She hung up and cried out loud into the room. “My God, what am I going to do?”

Walk into the family all of a sudden with a nineteen-year-old daughter, dropped down from nowhere … Jay’s babies … the wedding just a couple of months away … the Wolfes, that decorous, trusting, honorable pair. Liberal. Decent. But never fool yourself, the code behind the pleasant surface is a rigid one. And Jay … I’ve lied… . Concealment like this, all this time, is a lie and nothing but. Yes … yes.

An intelligent girl, the man had said. Jill, they call her.

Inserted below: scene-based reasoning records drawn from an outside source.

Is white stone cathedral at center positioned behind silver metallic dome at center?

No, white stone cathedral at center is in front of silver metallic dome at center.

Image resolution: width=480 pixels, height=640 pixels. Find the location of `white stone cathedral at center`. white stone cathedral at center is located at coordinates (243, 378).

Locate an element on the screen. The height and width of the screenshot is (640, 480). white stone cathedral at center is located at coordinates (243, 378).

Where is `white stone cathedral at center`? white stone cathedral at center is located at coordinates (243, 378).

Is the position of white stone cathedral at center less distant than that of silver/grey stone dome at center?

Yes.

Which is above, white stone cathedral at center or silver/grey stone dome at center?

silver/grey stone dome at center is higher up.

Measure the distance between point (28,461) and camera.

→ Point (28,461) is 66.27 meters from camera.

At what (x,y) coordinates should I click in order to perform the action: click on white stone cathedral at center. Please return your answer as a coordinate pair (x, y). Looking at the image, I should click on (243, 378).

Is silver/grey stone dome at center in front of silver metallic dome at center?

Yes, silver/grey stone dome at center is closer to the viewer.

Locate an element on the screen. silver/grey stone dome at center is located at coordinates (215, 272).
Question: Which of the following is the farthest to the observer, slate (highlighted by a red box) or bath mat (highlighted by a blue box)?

Why should she want me? I’m the one who gave her away. Poor baby. Given away. She came out of me, out of the very core of me. I heard the newborn squall of protest, and that was all, one pitiable, helpless cry, and then they carried her out, a small wrapped bundle carried out of the room, out of my life. Does she look at all like me? Would I feel any recognition if I were to meet her someplace, not knowing who she is? But I did right. You know you did right, Jennie. And she can’t come back into your life now. She can’t. It won’t work. Think, I told you. But I can’t think. I haven’t got the strength. I’m drained.

After a while she got up from the floor, turned off the lights, and, still huddled in the bathrobe, lay down on the bed. She had begun to shiver. For a long time she lay with the quilt drawn over her head. Absolutely alone …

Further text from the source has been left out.